Saturday, December 18, 2010

Perfection

Oh, the delightful complications of having more than one blog…  For example, I have this blog right here, where I muse, and pretty much pour my heart out, and I have my newer blog, Snapshots, dedicated to photography, and growing as an artist in that arena. (Big step, btw, to use the word artist… .) I still post some pictures here, mostly more personal ones, but for the most part, I haven’t overlapped, because I don’t know if folks out there check out both blogs.

So, apologies if you’ve already seen this picture. But I wanted to post it here also, partly because I love it and think it’s really beautiful, and also, mostly, because I love the title that presented itself, along with its stirring and thought-provoking implications for life.


UNFOLDING

Everything unfolds. Life unfolds. Moments, hours, and days unfold. Seasons unfold, as does weather. A wave in the ocean unfolds. A piece of writing, a work of art, unfold. The universe is unfolding, as are we, individually, collectively, as a species. Journeys, paths, directions, unfold, like maps, revealing the way as they do.

I was struck by many things as I stared at this photo. How simply perfect the flower is. How beautifully it unfolds.
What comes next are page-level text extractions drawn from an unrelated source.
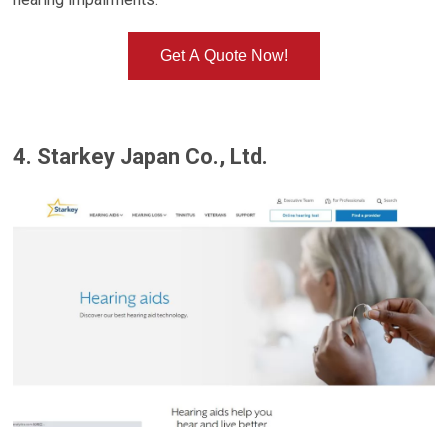
Get A Quote Now!
4. Starkey Japan Co., Ltd.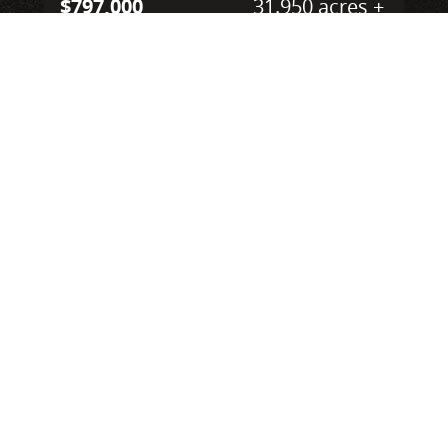
$797,000
31.950 acres ±
Portage County • Mantua, OH 44255
CONTACT AGENT
NEW
$1,124,000
126.000 acres ±
Lake County • Madison, OH 44047
CONTACT AGENT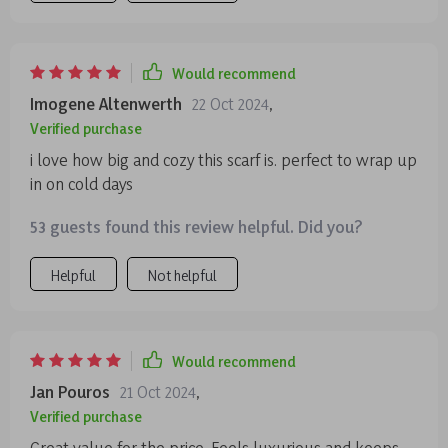
Would recommend
Imogene Altenwerth
22 Oct 2024
,
Verified purchase
i love how big and cozy this scarf is. perfect to wrap up
in on cold days
53 guests found this review helpful. Did you?
Helpful
Not helpful
Would recommend
Jan Pouros
21 Oct 2024
,
Verified purchase
Great value for the price. Feels luxurious and keeps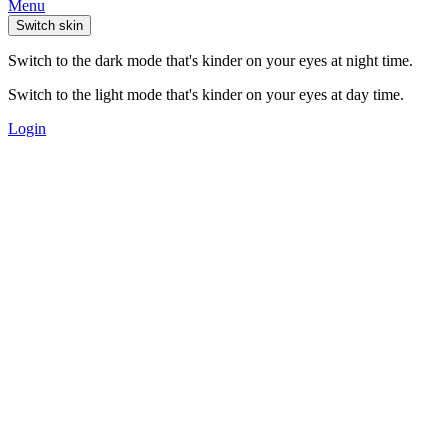
Menu
Switch skin
Switch to the dark mode that's kinder on your eyes at night time.
Switch to the light mode that's kinder on your eyes at day time.
Login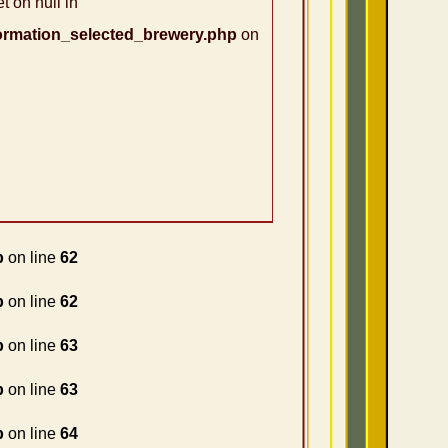
t on null in
ormation_selected_brewery.php
on
p
on line
62
p
on line
62
p
on line
63
p
on line
63
p
on line
64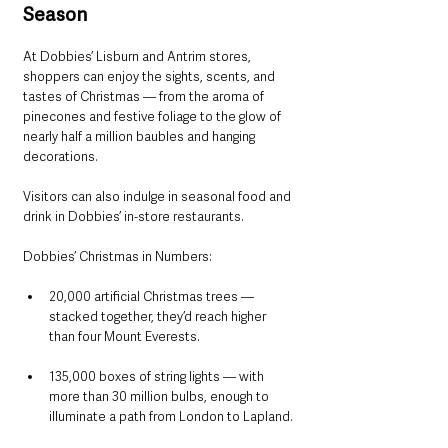
Season
At Dobbies’ Lisburn and Antrim stores, 
shoppers can enjoy the sights, scents, and 
tastes of Christmas — from the aroma of 
pinecones and festive foliage to the glow of 
nearly half a million baubles and hanging 
decorations. 
Visitors can also indulge in seasonal food and 
drink in Dobbies’ in-store restaurants.
Dobbies’ Christmas in Numbers:
20,000 artificial Christmas trees — 
stacked together, they’d reach higher 
than four Mount Everests.
135,000 boxes of string lights — with 
more than 30 million bulbs, enough to 
illuminate a path from London to Lapland.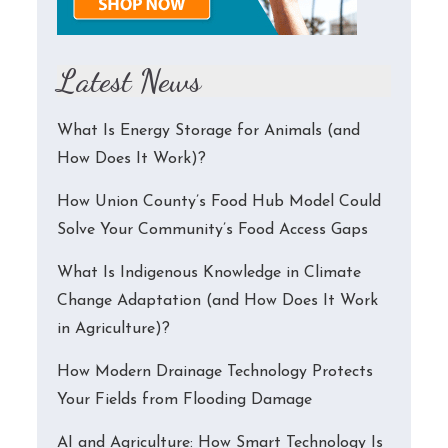
Latest News
What Is Energy Storage for Animals (and
How Does It Work)?
How Union County’s Food Hub Model Could
Solve Your Community’s Food Access Gaps
What Is Indigenous Knowledge in Climate
Change Adaptation (and How Does It Work
in Agriculture)?
How Modern Drainage Technology Protects
Your Fields from Flooding Damage
AI and Agriculture: How Smart Technology Is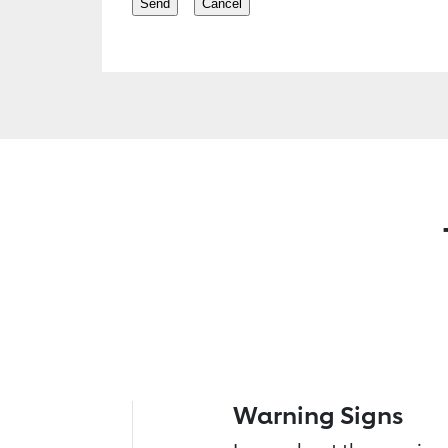
Warning Signs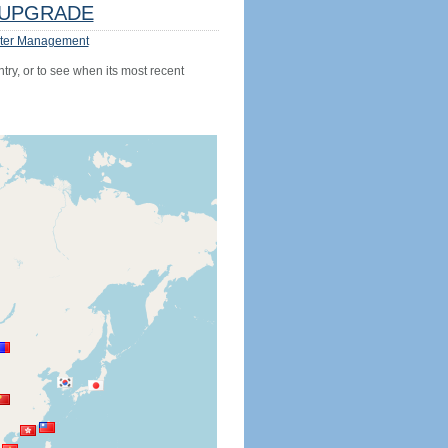
UPGRADE
ter Management
try, or to see when its most recent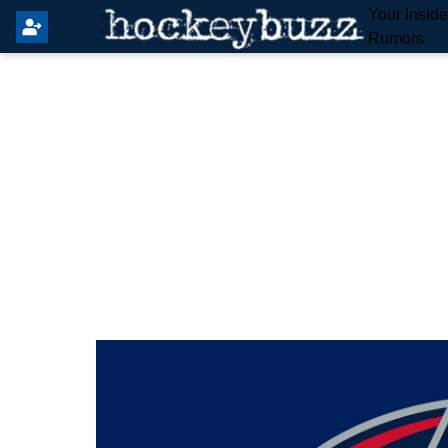
Your Insid
Rumors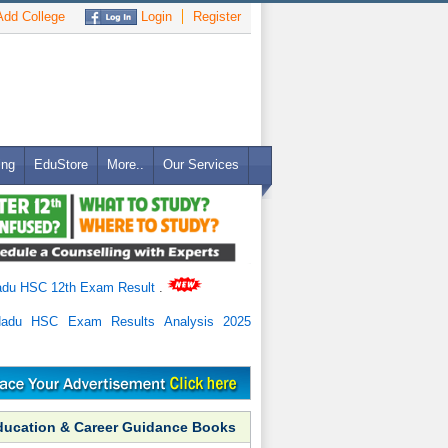
dd College
Login
Register
ing
EduStore
More..
Our Services
adu HSC 12th Exam Result
.
Nadu HSC Exam Results Analysis 2025
ducation & Career Guidance Books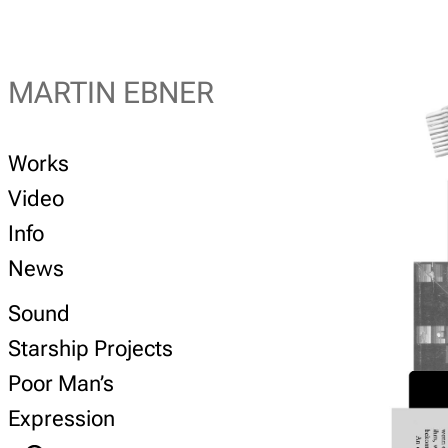
MARTIN EBNER
Works
Video
Info
News
Sound
Starship Projects
Poor Man’s
Expression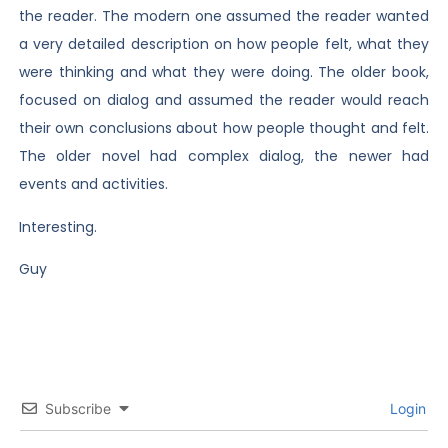
the reader. The modern one assumed the reader wanted
a very detailed description on how people felt, what they
were thinking and what they were doing. The older book,
focused on dialog and assumed the reader would reach
their own conclusions about how people thought and felt.
The older novel had complex dialog, the newer had
events and activities.
Interesting.
Guy
Subscribe
Login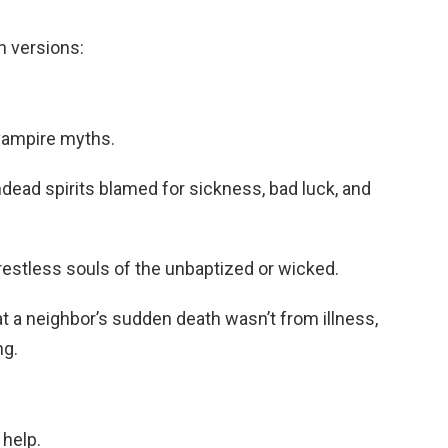
n versions:
 vampire myths.
dead spirits blamed for sickness, bad luck, and
restless souls of the unbaptized or wicked.
t a neighbor’s sudden death wasn’t from illness,
ng.
help.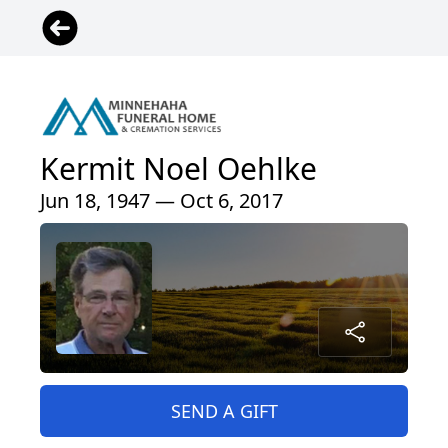
Kermit Noel Oehlke
Jun 18, 1947 — Oct 6, 2017
SEND A GIFT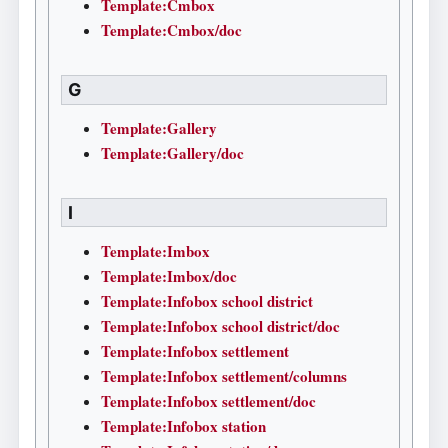
Template:Cmbox
Template:Cmbox/doc
G
Template:Gallery
Template:Gallery/doc
I
Template:Imbox
Template:Imbox/doc
Template:Infobox school district
Template:Infobox school district/doc
Template:Infobox settlement
Template:Infobox settlement/columns
Template:Infobox settlement/doc
Template:Infobox station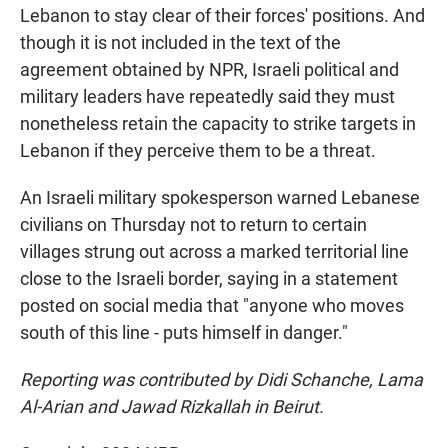
Lebanon to stay clear of their forces' positions. And
though it is not included in the text of the
agreement obtained by NPR, Israeli political and
military leaders have repeatedly said they must
nonetheless retain the capacity to strike targets in
Lebanon if they perceive them to be a threat.
An Israeli military spokesperson warned Lebanese
civilians on Thursday not to return to certain
villages strung out across a marked territorial line
close to the Israeli border, saying in a statement
posted on social media that "anyone who moves
south of this line - puts himself in danger."
Reporting was contributed by Didi Schanche, Lama
Al-Arian and Jawad Rizkallah in Beirut.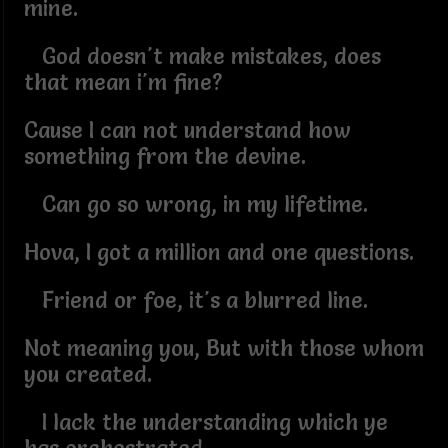
mine.
God doesn't make mistakes, does
that mean i'm fine?
Cause I can not understand how
something from the devine.
Can go so wrong, in my lifetime.
Hova, I got a million and one questions.
Friend or foe, it's a blurred line.
Not meaning you, But with those whom
you created.
I lack the understanding which ye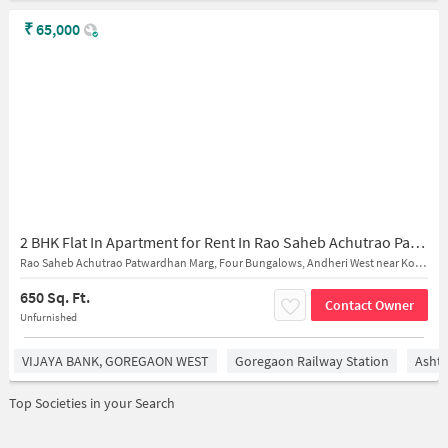
₹
65,000
2 BHK Flat In Apartment for Rent In Rao Saheb Achutrao Patwardhan Marg, Four Bungalows, Andheri West
Rao Saheb Achutrao Patwardhan Marg, Four Bungalows, Andheri West near Kokilaben Dhirubhai Ambani Hospital and Medical Research Institute
650 Sq. Ft.
Contact Owner
Unfurnished
VIJAYA BANK, GOREGAON WEST
Goregaon Railway Station
Asht
Top Societies in your Search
The gentle sweetness of its petals, how they curl so gracefully, over time, away from the middle. The way the center is protected, merely a suggestion, a potential, an idea; a mystery until it is revealed. Yet it exists, in its fullness, from the very beginning. Or does it? Do we know if it lies there, perfectly formed, waiting? Or, is it altered, created by the very process of unfolding? And the center itself, the grand finale, once exposed, not only a marvel to look at, but a miracle in itself, lush, nurturing, life-giving and sustaining.

In psychotherapy, the metaphor of an onion is often used to describe how in the process of therapy, layers and layers open and fall away, accessing deeper and deeper parts of our selves, our psyches, our most "true" beings. But right now, I am lovin' the idea of a rose so much more. For one thing, a rose smells oh so much better than an onion (not that it doesn't stink, sometimes to high heaven, lying on the couch, those layers being pried reluctantly off...). Unlike an onion, if a rose makes me cry, it's from the sheer beauty of it, not the overwhelming sting invading my eyes, nose, mouth, sinuses. I like that as a rose unfolds, it stays intact, whole, as it peels itself away, there to hold, witness, help contain, continue as part of the beauty and process.

I "blame" all my current troubles on the dolphins. (Pardon the lack of segue, but don't worry, we'll come back around...) Tongue-seriously-in-cheek, of course (about the dolphins, not coming full circle.) Five years ago, when I challenged just about every fear I had, and traveled by myself across the country, over to the tiny little Bahaman island of Bimini, to live for a week on a very small boat with nine perfect strangers (and swim with dolphins :) , I likened the process then to stepping outside of a box. A very small box that I had kept myself folded neatly inside of, a severely cramped space, where because of fear, conventions, ignorance, fear, ideas of right and wrong and survival, fear, needing to be good, accommodating, selfless (though try as I might, I always failed pretty miserably at this last one), and where I'd stayed most all my life (except a few semi-rowdy teen years), without even knowing it.

The experience changed the entire trajectory of my life. Though I had "worked on myself" for years, it was the first really major step in beginning the process of unfolding in a whole new and very radical way, and the movement, the changing, the stretching continued and continues, many steps along the way, separating from a marriage that I could no longer fit myself into, the biggest, hardest, most painful to date. And I guess it makes perfect sense that having lived so twisted up, so "cramped," there would be pain and struggles and discomfort and uncertainties and imbalance and undeveloped muscles, all that take time, use, movement to grow, develop, become accustomed, made stronger.

I love looking at this rose, and revisioning the journey and process of unfolding as something beautiful and perfect and graceful and right; somehow, in some big picture, and in ways that I'm blinded to. I love that no part is actually cast aside or cut away, that it merely curves itself out of the way, one row, one lovely petal at a time, to make way for the next and then the next and then the next, to reveal, in right timing, the center and core and purpose. And it doesn't stop there, but continues on, the big, full circle and cycle of life. One petal, one bud, one blossom, one millimeter, one gigantic or small or minuscule step at a time.


1 comment:

  1. Lovely photo - I can't help but think after such a trip to the East to live on a boat and swim with dolphins you would be able to go back to your old ways. Life is a journey and the trip itself is the point not the end. Wishing you a wonderful holiday and New Year.